言語についての講話(第1回)

わたくし兼島が、保育園の保護者向けに行った「言語」についての講話の内容(文字起こし)です。
当初は他のことを喋ろうと思ってある程度準備していたんですが、途中からタガが外れたかのように思いついたことをバーっと喋っちゃいました、、、笑
でも、大事なことなのでいいよね(ニコッ)

『言語についての講話(第1回)』
(2017年5月、@エンジェルズスクール)

こんばんは。今日は、忙しい中ご出席いただき、どうもありがとうございます。
えーっと、今日はですね、今日はというか年間を通してこの勉強会においては、H先生と僕とで半分半分ずつ時間を使って、H先生の方が、主に「おしごと」の、あるいは普段の保育や日常の中でモンテッソーリ的な見方をどのようにしていったらいいか、どのように子どもたちを観察していけばいいか、そういった観点からH先生に話してもらいます。

で、僕はですね、主に「言語」のことをやろうかと。
一応「言語」っていうのは、モンテッソーリ教育の中でも大事なことで、おしごとの中にもちゃんと言語の教具や教材があったりします。なので、一応H先生がやることの守備範囲に、その枠組みの中に言語は含まれてはいるんですね。
でも、なんで今回、今回だけじゃなくて今年度の勉強会では、僕が担当する部分は全部言語についてやろうと思うんですけど、なんで言語をわざわざやろうかってことなんですが、簡単にいうとですね、モンテッソーリ教育の枠組みの中では収まりきらないからなんですね。言語が。

ちょっと勉強すると、まったくもって意味がわからないというか、いろいろとややこしいことだらけなんですね、言語って。
あまりにもわからないことが多すぎる。
例えば、それこそ「言葉をどうやって獲得するか」とかって、ビシッと説明できるようなメカニズムが解明されてないんですね。はじまりからして全然わかんないっていう。

でももっと不思議なのは、ぜんぜんわかってないのに、フツーに使いこなしてるってことですね。

_提供された記録:_
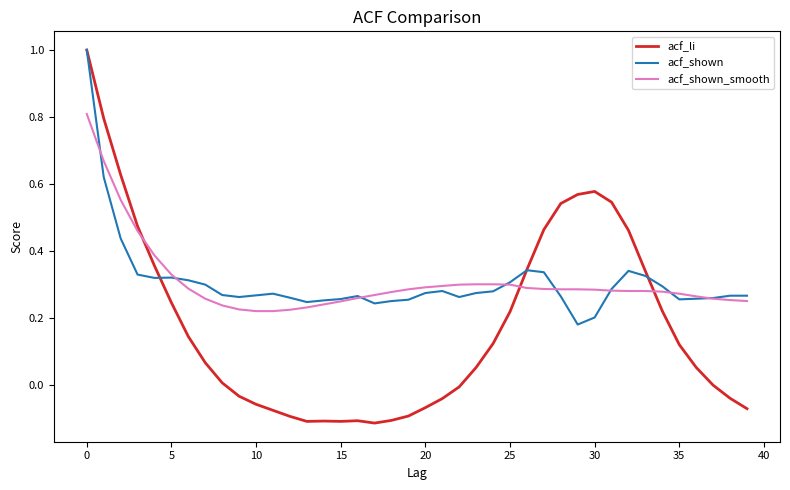

What is the greatest value displayed?

1.0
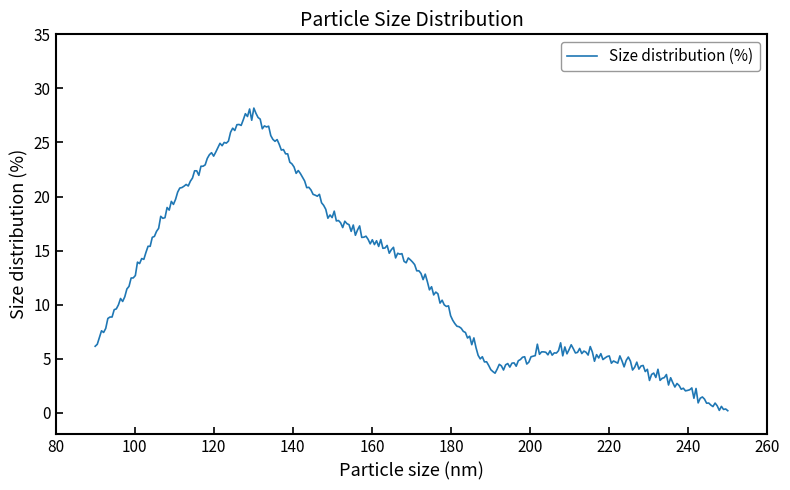

What is the greatest value displayed?

28.2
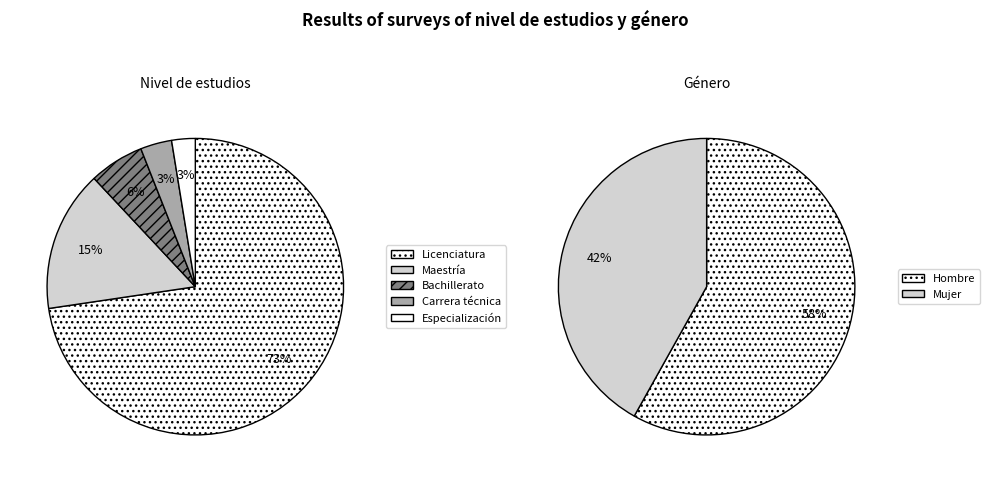

What percentage is the Bachillerato slice, to the nearest percent?

6%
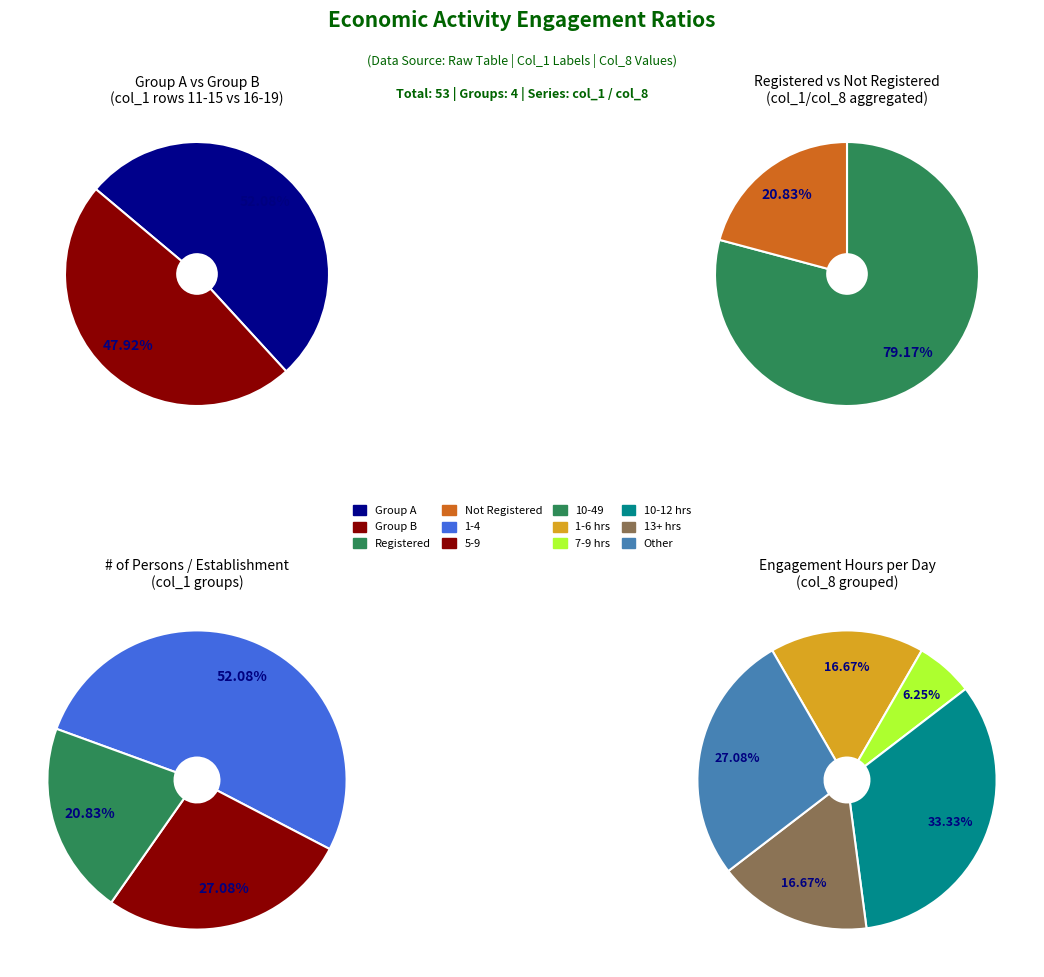

Combined, what portion of the pie is 6 and 9?

16.7%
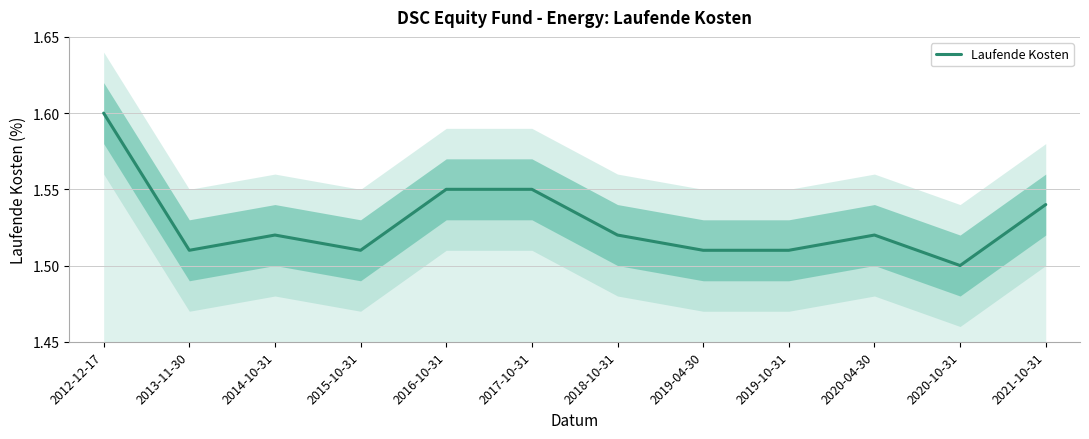

How many lines are shown in the chart?

1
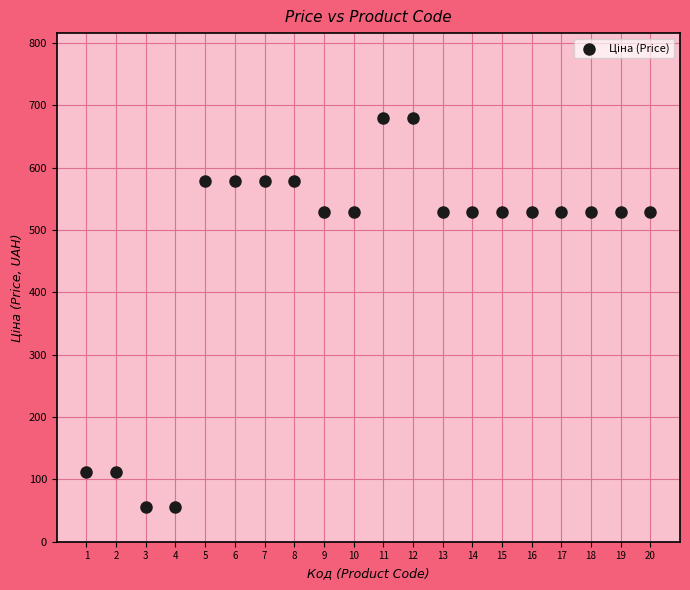

What is the range of X values (max minus min)?

19.0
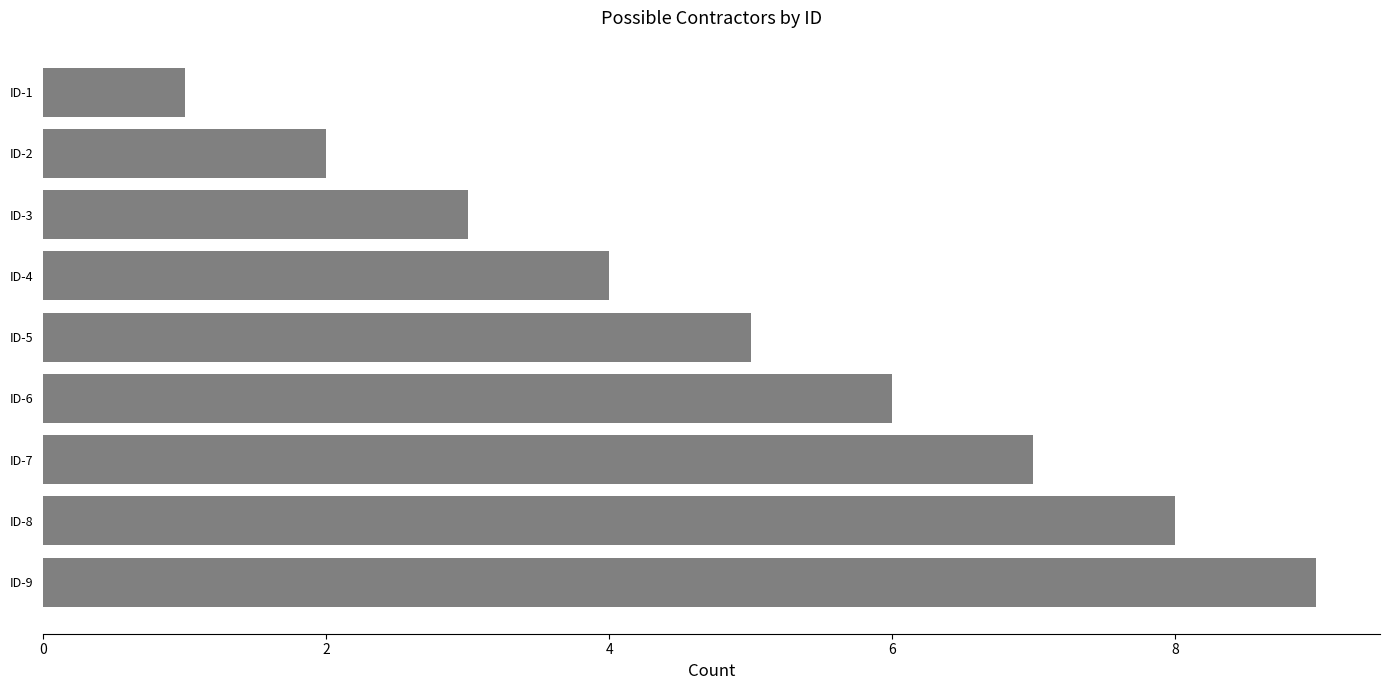

True or false: the data shows 2 at ID-1.

False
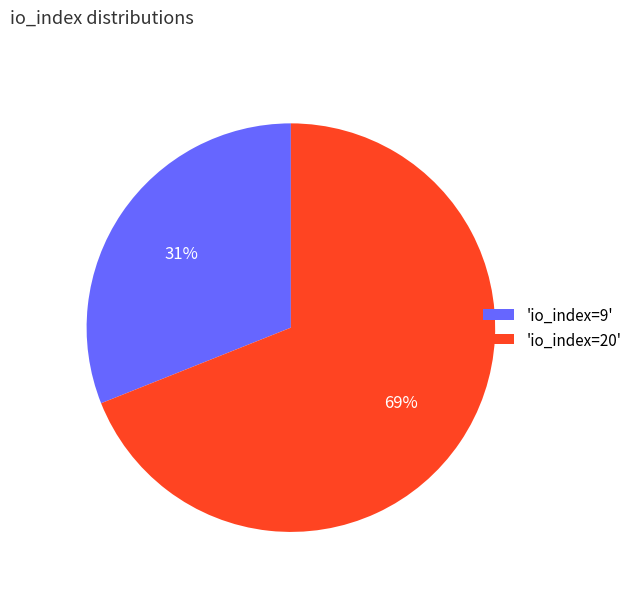

Is the sum of 'io_index=20' and 'io_index=9' greater than half?

Yes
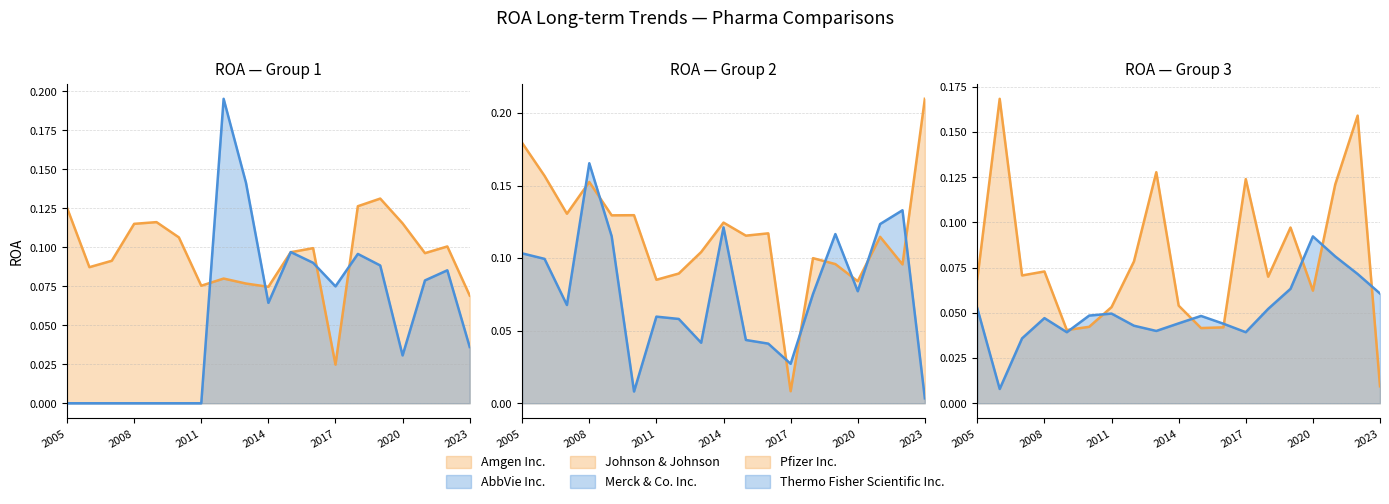

Rank the series at 16 from lowest to highest value.

AbbVie Inc., Thermo Fisher Scientific Inc., Amgen Inc., Johnson & Johnson, Pfizer Inc., Merck & Co. Inc.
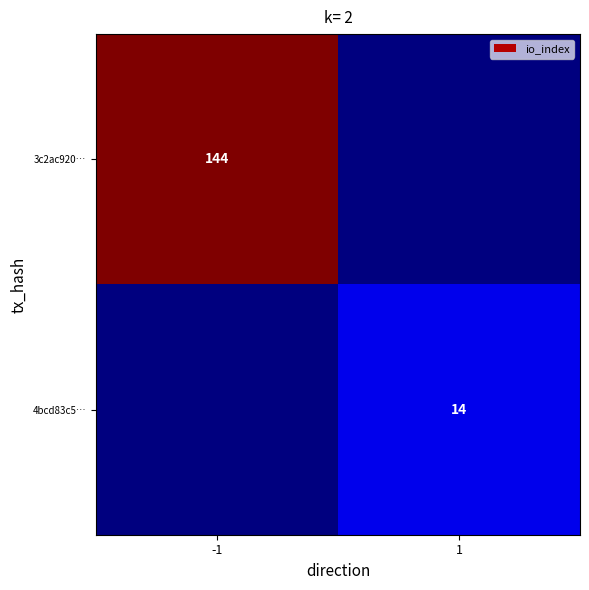

The 3c2ac920… series shows 78 at -1. True or false?

False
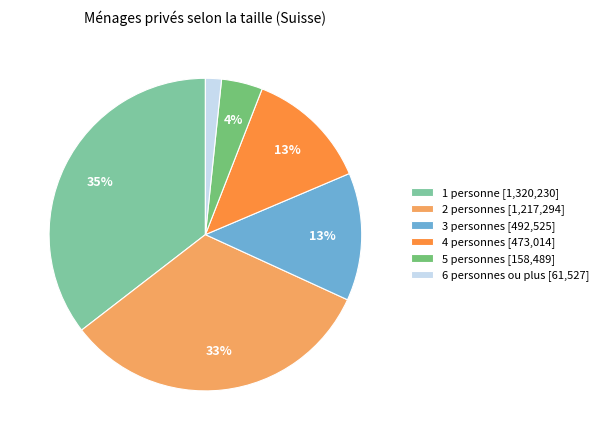

The 3 personnes slice represents 13% of the pie. True or false?

True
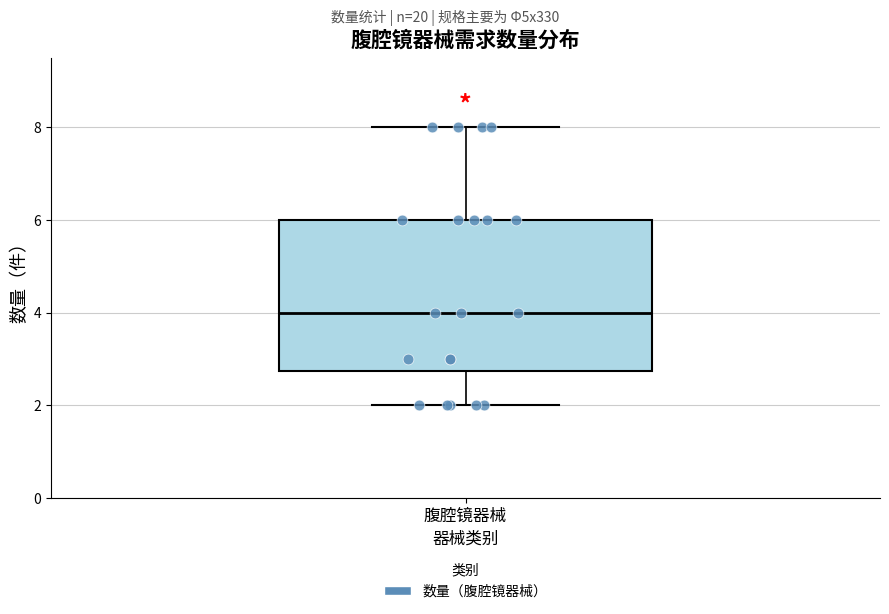

Where does the upper whisker of the box for 腹腔镜器械 end on the y-axis? The values are not printed on the chart, so give them approximately, as read against the axis.

8.0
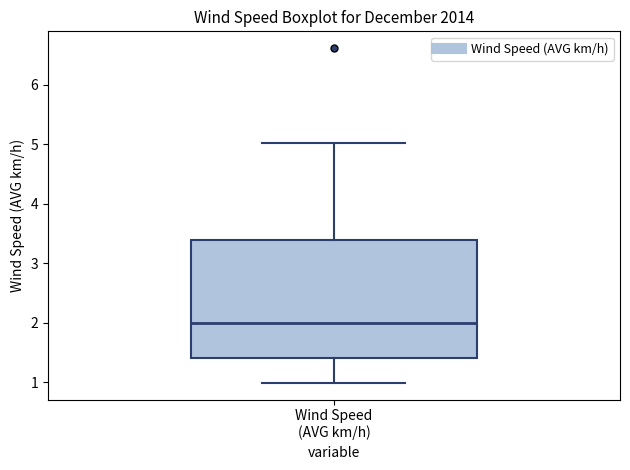

Read this box plot against the y-axis: the position of the median line, the range covered by the box, and the ends of both whiskers. The values are not printed on the chart, so give them approximately, as read against the axis.

median 2.0, box 1.4 to 3.4, whiskers 1.0 to 5.0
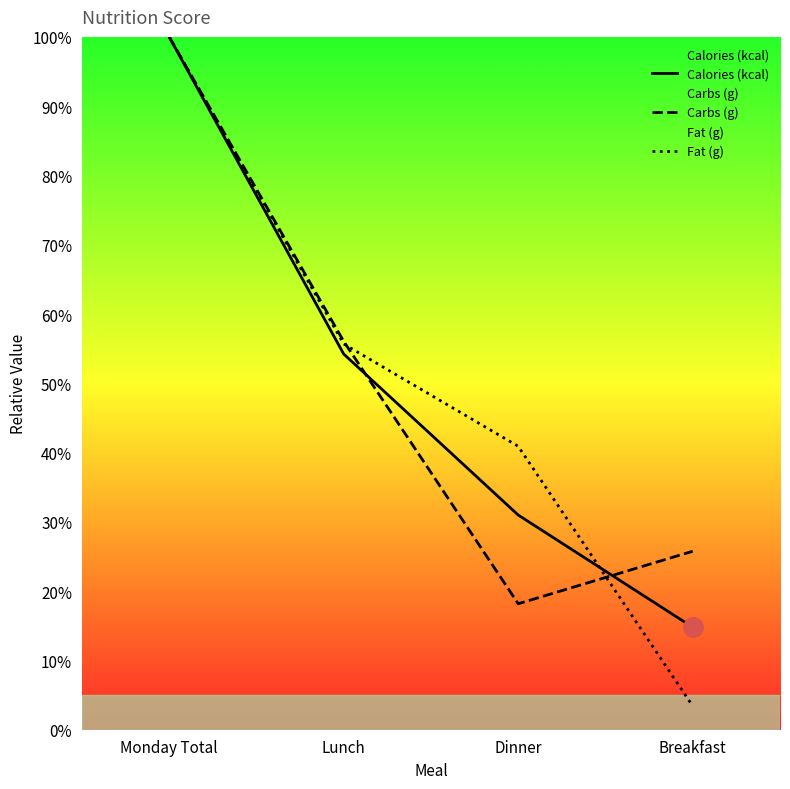

How many series are shown in this chart?

3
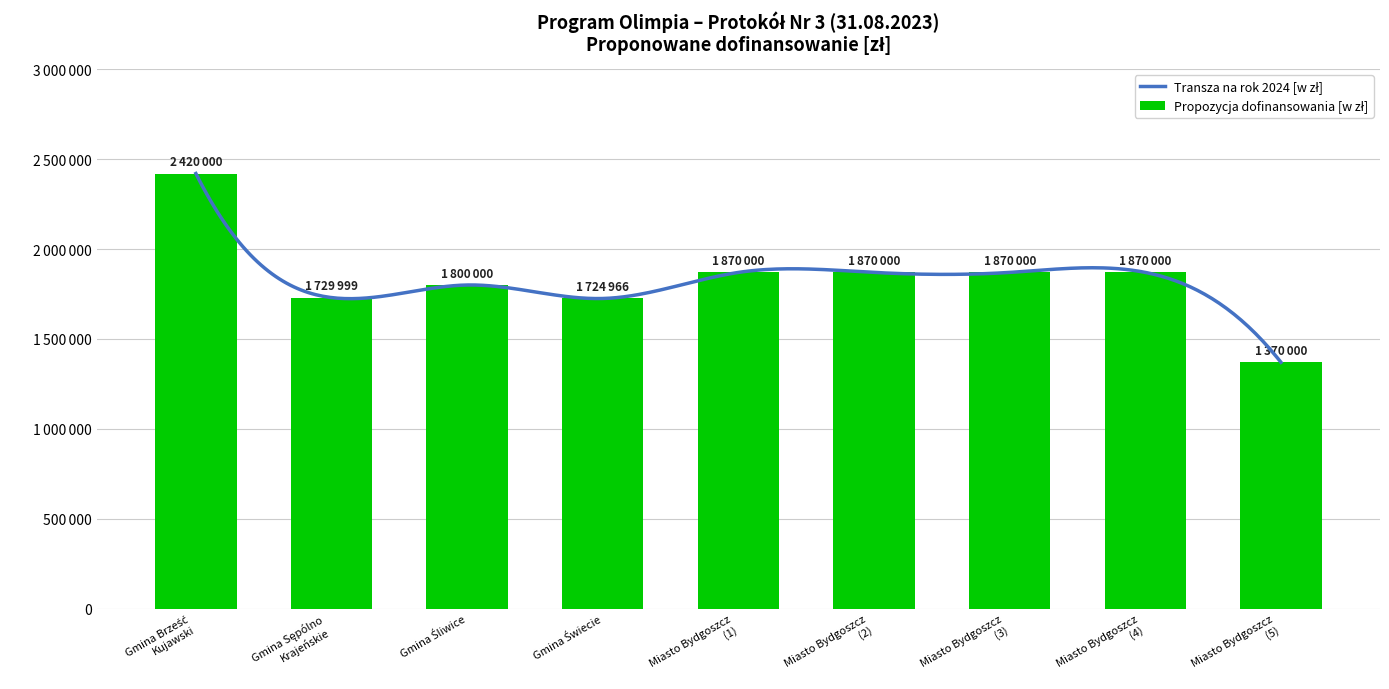

What is the sum of all values?

16524965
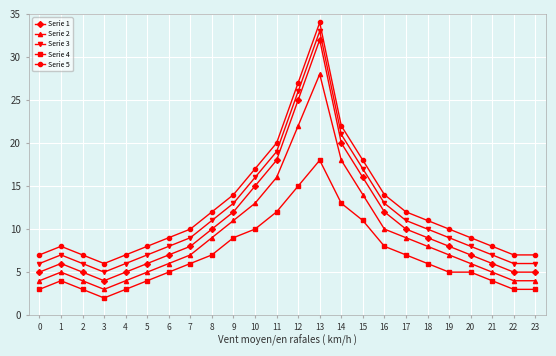

What are all the series names shown in the legend?

Serie 1, Serie 2, Serie 3, Serie 4, Serie 5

_課題 1:_ 言語についての講話の本文を、最初から最後まで一字一句そのまま書き写してください。
_課題 2:_ 記録のうち、「Where does the」を含む行から記録の最後の行までを、両端も含めて、1行を1つの文字列にしたJSONのリストの形で並べてください。空行と画像は入れず、この範囲の行だけを答えてください。
本文と記録は、それぞれ別々の資料です。

_解答 1:_
言語についての講話(第1回)

わたくし兼島が、保育園の保護者向けに行った「言語」についての講話の内容(文字起こし)です。
当初は他のことを喋ろうと思ってある程度準備していたんですが、途中からタガが外れたかのように思いついたことをバーっと喋っちゃいました、、、笑
でも、大事なことなのでいいよね(ニコッ)

『言語についての講話(第1回)』
(2017年5月、@エンジェルズスクール)

こんばんは。今日は、忙しい中ご出席いただき、どうもありがとうございます。
えーっと、今日はですね、今日はというか年間を通してこの勉強会においては、H先生と僕とで半分半分ずつ時間を使って、H先生の方が、主に「おしごと」の、あるいは普段の保育や日常の中でモンテッソーリ的な見方をどのようにしていったらいいか、どのように子どもたちを観察していけばいいか、そういった観点からH先生に話してもらいます。

で、僕はですね、主に「言語」のことをやろうかと。
一応「言語」っていうのは、モンテッソーリ教育の中でも大事なことで、おしごとの中にもちゃんと言語の教具や教材があったりします。なので、一応H先生がやることの守備範囲に、その枠組みの中に言語は含まれてはいるんですね。
でも、なんで今回、今回だけじゃなくて今年度の勉強会では、僕が担当する部分は全部言語についてやろうと思うんですけど、なんで言語をわざわざやろうかってことなんですが、簡単にいうとですね、モンテッソーリ教育の枠組みの中では収まりきらないからなんですね。言語が。

ちょっと勉強すると、まったくもって意味がわからないというか、いろいろとややこしいことだらけなんですね、言語って。
あまりにもわからないことが多すぎる。
例えば、それこそ「言葉をどうやって獲得するか」とかって、ビシッと説明できるようなメカニズムが解明されてないんですね。はじまりからして全然わかんないっていう。

でももっと不思議なのは、ぜんぜんわかってないのに、フツーに使いこなしてるってことですね。

_解答 2:_
[
  "Where does the upper whisker of the box for 腹腔镜器械 end on the y-axis? The values are not printed on the chart, so give them approximately, as read against the axis.",
  "8.0",
  "Read this box plot against the y-axis: the position of the median line, the range covered by the box, and the ends of both whiskers. The values are not printed on the chart, so give them approximately, as read against the axis.",
  "median 2.0, box 1.4 to 3.4, whiskers 1.0 to 5.0",
  "How many series are shown in this chart?",
  "3",
  "What is the sum of all values?",
  "16524965",
  "What are all the series names shown in the legend?",
  "Serie 1, Serie 2, Serie 3, Serie 4, Serie 5"
]